The model from the peer-to-peer perspective is that the content kind of lives in this peer-to-peer network, and it can be removed or de-referenced. But once someone collects the content, then it lives forever, it's stored and permanent, and can't be removed or deleted by the person who made the content and posted it in the peer-to-peer network in the first place.

This might be a path to build the unstoppable sites that are hosted on the Ethereum network, and the content is peer-to-peer. And then the only step missing is to really make this a fundraising tool, to let these images be posted and mintable on a Juicebox treasury.

Recently, Jango developed a Croptop contract and made these content collectible/mintable as NFTs and be posted onto a Juicebox project.

Any project on Juicebox can give this contract permission to post a new NFT onto its project page. Up till now, our mental model of NFTs that only the project owners can go to their project and post a new NFT on their project page, but now they can give this Croptop contract permission to post a new NFT on their project page, and put these NFTs in a specific category if they want, so that the NFTs posted by the Croptop contract can live besides or separate from the project's main NFTs on the project page, how ever the project owners see fit.

And then the project owner can also set some thresholds like the minimum price and the minimum quantity of NFTs can be posted on their project page. So that when someone goes to a project and post their own NFTs with the Croptop contract, they can set the price for that NFT, as long as the price is higher than the threshold set by the project owner before.
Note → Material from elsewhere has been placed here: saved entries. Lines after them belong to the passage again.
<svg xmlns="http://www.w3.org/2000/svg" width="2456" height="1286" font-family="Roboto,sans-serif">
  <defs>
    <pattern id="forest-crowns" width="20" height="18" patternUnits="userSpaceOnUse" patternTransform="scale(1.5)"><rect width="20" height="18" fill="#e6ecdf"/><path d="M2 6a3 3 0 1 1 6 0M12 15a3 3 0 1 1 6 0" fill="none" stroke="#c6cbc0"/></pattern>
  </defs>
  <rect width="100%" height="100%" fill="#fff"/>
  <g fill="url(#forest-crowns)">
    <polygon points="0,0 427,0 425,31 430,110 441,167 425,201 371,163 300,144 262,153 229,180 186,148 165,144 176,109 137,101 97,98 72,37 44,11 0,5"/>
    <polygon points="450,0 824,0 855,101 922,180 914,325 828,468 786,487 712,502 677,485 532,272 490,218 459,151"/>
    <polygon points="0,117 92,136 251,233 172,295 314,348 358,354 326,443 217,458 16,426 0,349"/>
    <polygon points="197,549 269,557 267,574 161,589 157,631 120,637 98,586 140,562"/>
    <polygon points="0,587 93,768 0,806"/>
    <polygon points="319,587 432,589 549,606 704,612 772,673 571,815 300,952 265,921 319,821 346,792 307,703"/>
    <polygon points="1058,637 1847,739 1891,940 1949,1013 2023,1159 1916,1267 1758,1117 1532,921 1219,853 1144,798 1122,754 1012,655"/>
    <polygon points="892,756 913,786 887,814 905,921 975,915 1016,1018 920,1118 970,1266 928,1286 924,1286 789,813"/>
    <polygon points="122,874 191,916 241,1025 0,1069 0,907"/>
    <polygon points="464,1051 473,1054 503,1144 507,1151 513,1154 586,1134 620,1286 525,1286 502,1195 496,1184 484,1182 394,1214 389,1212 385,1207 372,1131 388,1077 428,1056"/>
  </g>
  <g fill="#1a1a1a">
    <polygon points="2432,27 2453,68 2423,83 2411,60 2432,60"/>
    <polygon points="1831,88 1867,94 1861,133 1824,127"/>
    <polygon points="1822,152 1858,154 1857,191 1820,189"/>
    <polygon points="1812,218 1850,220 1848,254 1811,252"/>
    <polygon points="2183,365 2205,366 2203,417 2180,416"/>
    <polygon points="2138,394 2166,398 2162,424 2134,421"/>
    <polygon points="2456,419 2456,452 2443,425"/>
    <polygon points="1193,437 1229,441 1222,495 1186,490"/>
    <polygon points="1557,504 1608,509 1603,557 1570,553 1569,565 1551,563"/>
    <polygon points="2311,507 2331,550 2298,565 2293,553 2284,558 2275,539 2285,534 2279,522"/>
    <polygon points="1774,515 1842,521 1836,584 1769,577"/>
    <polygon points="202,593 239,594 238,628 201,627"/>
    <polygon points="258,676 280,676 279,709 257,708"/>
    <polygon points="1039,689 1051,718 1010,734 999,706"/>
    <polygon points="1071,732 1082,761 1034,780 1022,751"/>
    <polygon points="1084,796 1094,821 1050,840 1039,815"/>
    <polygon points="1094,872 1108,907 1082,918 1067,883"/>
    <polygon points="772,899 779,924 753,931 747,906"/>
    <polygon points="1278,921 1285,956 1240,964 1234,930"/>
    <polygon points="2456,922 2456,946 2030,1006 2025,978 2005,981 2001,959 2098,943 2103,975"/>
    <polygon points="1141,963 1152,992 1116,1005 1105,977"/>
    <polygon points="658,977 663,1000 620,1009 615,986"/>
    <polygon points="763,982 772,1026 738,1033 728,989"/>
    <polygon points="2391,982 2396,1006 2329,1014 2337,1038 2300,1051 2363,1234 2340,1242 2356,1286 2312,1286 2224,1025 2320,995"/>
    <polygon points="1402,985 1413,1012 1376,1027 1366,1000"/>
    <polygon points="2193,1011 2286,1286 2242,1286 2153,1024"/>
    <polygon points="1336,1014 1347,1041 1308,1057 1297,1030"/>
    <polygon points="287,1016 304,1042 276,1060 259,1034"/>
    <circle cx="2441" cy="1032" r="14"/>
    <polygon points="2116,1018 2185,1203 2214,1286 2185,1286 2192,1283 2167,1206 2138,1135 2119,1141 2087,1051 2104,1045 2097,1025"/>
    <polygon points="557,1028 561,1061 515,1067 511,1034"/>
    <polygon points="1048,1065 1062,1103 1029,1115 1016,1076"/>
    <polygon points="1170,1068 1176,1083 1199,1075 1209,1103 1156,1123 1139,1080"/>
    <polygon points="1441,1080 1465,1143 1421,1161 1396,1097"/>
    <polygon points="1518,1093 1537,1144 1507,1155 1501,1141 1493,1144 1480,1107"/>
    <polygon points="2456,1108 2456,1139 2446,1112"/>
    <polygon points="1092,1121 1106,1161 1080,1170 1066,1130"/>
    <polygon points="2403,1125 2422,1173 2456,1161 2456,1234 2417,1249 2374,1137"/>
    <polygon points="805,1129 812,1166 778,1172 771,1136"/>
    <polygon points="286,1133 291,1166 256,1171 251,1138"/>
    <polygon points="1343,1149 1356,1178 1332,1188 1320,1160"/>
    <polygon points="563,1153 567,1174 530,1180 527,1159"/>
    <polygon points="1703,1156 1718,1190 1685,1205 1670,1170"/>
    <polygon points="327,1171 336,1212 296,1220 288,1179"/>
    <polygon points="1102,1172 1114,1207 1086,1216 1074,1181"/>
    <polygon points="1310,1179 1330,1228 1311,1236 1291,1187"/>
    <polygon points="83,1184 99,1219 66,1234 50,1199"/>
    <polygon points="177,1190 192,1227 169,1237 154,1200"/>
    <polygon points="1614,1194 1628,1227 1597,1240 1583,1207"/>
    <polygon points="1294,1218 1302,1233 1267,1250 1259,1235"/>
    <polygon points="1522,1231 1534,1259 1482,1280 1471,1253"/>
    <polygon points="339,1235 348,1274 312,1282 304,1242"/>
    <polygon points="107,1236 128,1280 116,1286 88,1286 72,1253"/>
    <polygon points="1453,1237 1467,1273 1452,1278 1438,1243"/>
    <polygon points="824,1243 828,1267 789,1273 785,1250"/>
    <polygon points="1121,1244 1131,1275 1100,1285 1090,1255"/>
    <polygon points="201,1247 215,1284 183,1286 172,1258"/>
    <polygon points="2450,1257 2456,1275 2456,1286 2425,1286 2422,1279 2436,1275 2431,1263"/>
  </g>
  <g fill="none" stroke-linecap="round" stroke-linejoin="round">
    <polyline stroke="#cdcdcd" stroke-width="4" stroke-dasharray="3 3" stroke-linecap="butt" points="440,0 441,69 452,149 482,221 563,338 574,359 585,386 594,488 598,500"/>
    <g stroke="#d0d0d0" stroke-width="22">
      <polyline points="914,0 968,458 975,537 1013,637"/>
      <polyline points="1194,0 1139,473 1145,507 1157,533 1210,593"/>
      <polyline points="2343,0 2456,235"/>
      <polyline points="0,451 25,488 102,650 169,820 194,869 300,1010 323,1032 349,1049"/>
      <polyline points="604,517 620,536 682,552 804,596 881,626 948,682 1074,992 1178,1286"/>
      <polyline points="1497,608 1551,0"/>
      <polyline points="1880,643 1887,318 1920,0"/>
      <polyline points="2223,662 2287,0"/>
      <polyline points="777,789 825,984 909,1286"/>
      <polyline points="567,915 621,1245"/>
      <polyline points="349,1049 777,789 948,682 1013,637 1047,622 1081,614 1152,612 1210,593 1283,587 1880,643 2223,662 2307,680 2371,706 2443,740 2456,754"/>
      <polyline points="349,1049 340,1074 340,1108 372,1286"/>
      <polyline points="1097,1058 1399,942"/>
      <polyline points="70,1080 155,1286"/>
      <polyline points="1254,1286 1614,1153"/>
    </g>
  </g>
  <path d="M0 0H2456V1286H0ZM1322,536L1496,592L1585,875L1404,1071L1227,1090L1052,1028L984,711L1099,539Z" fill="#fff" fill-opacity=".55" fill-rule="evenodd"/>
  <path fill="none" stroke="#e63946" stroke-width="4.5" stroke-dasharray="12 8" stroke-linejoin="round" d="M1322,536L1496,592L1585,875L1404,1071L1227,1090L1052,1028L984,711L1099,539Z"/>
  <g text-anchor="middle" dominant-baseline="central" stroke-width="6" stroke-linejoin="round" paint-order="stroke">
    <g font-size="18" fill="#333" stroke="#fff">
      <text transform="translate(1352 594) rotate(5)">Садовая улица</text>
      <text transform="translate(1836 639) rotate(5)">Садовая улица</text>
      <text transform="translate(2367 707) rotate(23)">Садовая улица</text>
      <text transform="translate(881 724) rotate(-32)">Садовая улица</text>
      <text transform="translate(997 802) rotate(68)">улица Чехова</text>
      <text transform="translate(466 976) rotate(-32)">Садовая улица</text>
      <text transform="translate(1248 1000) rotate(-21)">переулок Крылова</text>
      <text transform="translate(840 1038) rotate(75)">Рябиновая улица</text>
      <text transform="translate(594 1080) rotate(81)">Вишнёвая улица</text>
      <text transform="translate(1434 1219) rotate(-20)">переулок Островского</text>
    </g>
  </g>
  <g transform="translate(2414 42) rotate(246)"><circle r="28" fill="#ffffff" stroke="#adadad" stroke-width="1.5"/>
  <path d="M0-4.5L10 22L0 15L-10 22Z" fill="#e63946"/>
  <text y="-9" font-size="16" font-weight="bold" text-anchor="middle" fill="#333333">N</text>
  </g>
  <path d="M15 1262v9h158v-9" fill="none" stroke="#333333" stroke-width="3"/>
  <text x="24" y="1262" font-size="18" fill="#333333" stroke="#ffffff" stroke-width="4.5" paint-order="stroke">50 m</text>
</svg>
custom price by ppl posting NFT

NFT posted on the project page

In the example above, one of the images on Jango's ENS website was collected/minted and posted to the project page of Test Croptop (Goerli testnet), at the same time a 5% fee was paid into another Croptop Publishing Network (Goerli testnet) for using the Croptop contract. ( Right now, Croptop is still an experiment that lives in Goerli testnet.)

So then anyone can basically post art or things they want onto a project page, which can be a project page or something specific for this feed aggregation. In order to post on someone's feed with Croptop contract, you will both add the NFT and mint the first copy, so you're basically paying the project to post a new piece of content.

Maybe there will be a reverted model, where project owner is not posting NFTs, but its community is getting together and deciding which items should be posted on a certain project.